Pada tahun 1999, reformasi politik menetapkan pemerintah sebagai sumber dana masyarakat miskin melalui program Social Safety-Net, yang diteruskan dengan Asuransi Kesehatan Keluarga Miskin (Askeskin), Jaminan Kesehatan Masyarakat (Jamkesmas), dan saat ini JKN. Kebijakan ini mengakhiri periode mekanisme pasar yang sangat kuat.
Meski demikian, kebijakan pembiayaan untuk pelayanan perorangan ini tidak dapat mengangkat status kesehatan masyarakat. Selama 10 tahun terakhir, berbagai indikator kesehatan masyarakat, seperti angka kematian ibu dan bayi, demikian juga dengan penderita TB, masih belum dapat dikendalikan. Di sejumlah kota besar, jumlah kematian ibu meningkat seiring dengan peningkatan anggaran untuk jaminan kesehatan.
Transparansi data kurang
Kebijakan JKN dengan Badan Penyelenggara Jaminan Sosial (BPJS) sebagai pengelola merupakan hal yang bertujuan baik. Akan tetapi, saat ini, hal itu sulit dinilai karena transparansi data belum baik.
Data penggunaan sarana kesehatan primer dan rujukan langsung dikirim ke kantor pusat BPJS tanpa ada analisis di daerah. Akibatnya, pemerintah kabupaten/kota/provinsi tidak dapat membuat perencanaan kesehatan dengan baik, khususnya untuk pencegahan penyakit.
Pelaksanaan kebijakan desentralisasi menjadi semakin tidak jelas di sektor kesehatan. Di JKN diduga terjadi salah sasaran dalam pemberian subsidi. Dana penerima bantuan iuran (PBI) masih sisa di sejumlah daerah, khususnya di kawasan yang berakses buruk. Dana ini kemudian dipergunakan untuk mendanai peserta BPJS di tempat lain yang merugi.
Di sisi lain, program kesehatan masyarakat ternyata juga belum baik dijalankan. Kegiatan-kegiatan kesehatan masyarakat identik dengan program Kementerian Kesehatan ataupun dinas kesehatan di daerah.
Pemerintah merencanakan, melakukan, dan menilai sendiri kegiatan-kegiatan seperti imunisasi, pemberantasan nyamuk, sampai promosi kesehatan. Akibatnya, tidak ada sistem monitoring dan pengendalian independen. Peran masyarakat dan LSM masih terbatas dalam program kesehatan masyarakat.
Kementerian-kementerian terkait kesehatan, seperti Kementerian Pekerjaan Umum atau Kementerian Pendidikan dan Kebudayaan, tidak terkoordinasi selama bertahun-tahun.
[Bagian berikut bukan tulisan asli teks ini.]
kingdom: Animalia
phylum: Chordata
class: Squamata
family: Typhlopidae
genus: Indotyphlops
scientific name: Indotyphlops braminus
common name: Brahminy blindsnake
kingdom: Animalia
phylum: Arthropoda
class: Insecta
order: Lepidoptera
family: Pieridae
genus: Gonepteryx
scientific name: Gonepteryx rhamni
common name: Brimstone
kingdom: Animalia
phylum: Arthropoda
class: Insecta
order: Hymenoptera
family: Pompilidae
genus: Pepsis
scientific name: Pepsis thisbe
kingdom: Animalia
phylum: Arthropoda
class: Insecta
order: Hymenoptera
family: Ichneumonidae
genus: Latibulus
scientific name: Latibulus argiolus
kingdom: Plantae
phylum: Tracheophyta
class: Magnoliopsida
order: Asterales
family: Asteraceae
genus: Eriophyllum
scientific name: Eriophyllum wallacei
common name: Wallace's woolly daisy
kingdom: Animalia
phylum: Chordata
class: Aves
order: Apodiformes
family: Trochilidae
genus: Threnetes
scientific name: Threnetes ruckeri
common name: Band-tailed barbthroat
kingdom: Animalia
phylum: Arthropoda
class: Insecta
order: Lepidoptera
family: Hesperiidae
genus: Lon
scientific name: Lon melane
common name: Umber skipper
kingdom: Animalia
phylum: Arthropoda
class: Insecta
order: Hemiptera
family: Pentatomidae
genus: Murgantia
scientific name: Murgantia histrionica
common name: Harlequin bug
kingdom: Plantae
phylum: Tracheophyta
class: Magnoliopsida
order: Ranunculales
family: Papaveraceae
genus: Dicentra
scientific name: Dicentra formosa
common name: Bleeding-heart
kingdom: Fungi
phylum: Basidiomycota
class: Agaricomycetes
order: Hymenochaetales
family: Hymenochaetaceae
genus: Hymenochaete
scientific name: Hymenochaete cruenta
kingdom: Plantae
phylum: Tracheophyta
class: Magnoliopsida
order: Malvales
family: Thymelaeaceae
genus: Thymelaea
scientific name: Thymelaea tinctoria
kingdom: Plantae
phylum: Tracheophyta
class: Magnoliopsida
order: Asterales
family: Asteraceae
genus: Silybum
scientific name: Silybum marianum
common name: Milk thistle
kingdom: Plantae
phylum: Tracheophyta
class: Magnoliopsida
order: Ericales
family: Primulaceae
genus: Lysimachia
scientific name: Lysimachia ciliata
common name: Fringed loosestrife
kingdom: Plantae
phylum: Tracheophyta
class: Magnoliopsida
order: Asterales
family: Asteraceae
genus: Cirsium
Kementerian Kesehatan dan dinas kesehatan terbatas menjadi pelaku pelayanan dengan dana pemerintah.
Fungsi pengawasan lembaga pelayanan pemerintah dan swasta serta penyusun kebijakan terabaikan. Dalam konteks kematian ibu, apabila sistem kontrol mutu pelayanan rujukan ibu dan mutu pelayanan rumah sakit dilakukan dengan baik, penurunan angka kematian ibu dapat dipercepat.
Apa yang perlu dilakukan
Sebagai refleksi 70 tahun perkembangan sistem kesehatan, ada beberapa hal kunci untuk dilakukan.
Pertama, kebijakan pembiayaan JKN perlu ditingkatkan lewat transparansi, efisiensi, dan pemerataan. Jangan sampai subsidi bagi masyarakat miskin (PBI) salah sasaran dan terjadi inefisiensi.
Kedua, diperlukan kerja sama pemerintah dan swasta. Dalam pelaksanaan pelayanan kesehatan masyarakat, perlu kerja sama antara Kementerian Kesehatan atau dinas kesehatan dan swasta melalui sistem kontrak.
Ketiga, perlu koordinasi lebih erat antara Kementerian Kesehatan dan kementerian lain atau dinas kesehatan dan dinas terkait kesehatan di daerah dalam konteks desentralisasi.
Keempat, perlu reorientasi pendidikan tenaga kesehatan. Dengan skema LSM dan swasta sebagai kontraktor, lulusan fakultas kesehatan masyarakat tidak harus menjadi PNS. Pola-pola kartel dalam pendidikan spesialis dan subspesialis harus dihilangkan.
Kelima, promosi kesehatan perlu ditingkatkan agar masyarakat sadar bahwa kesehatan bukan hanya tanggung jawab pemerintah, melainkan juga masyarakat.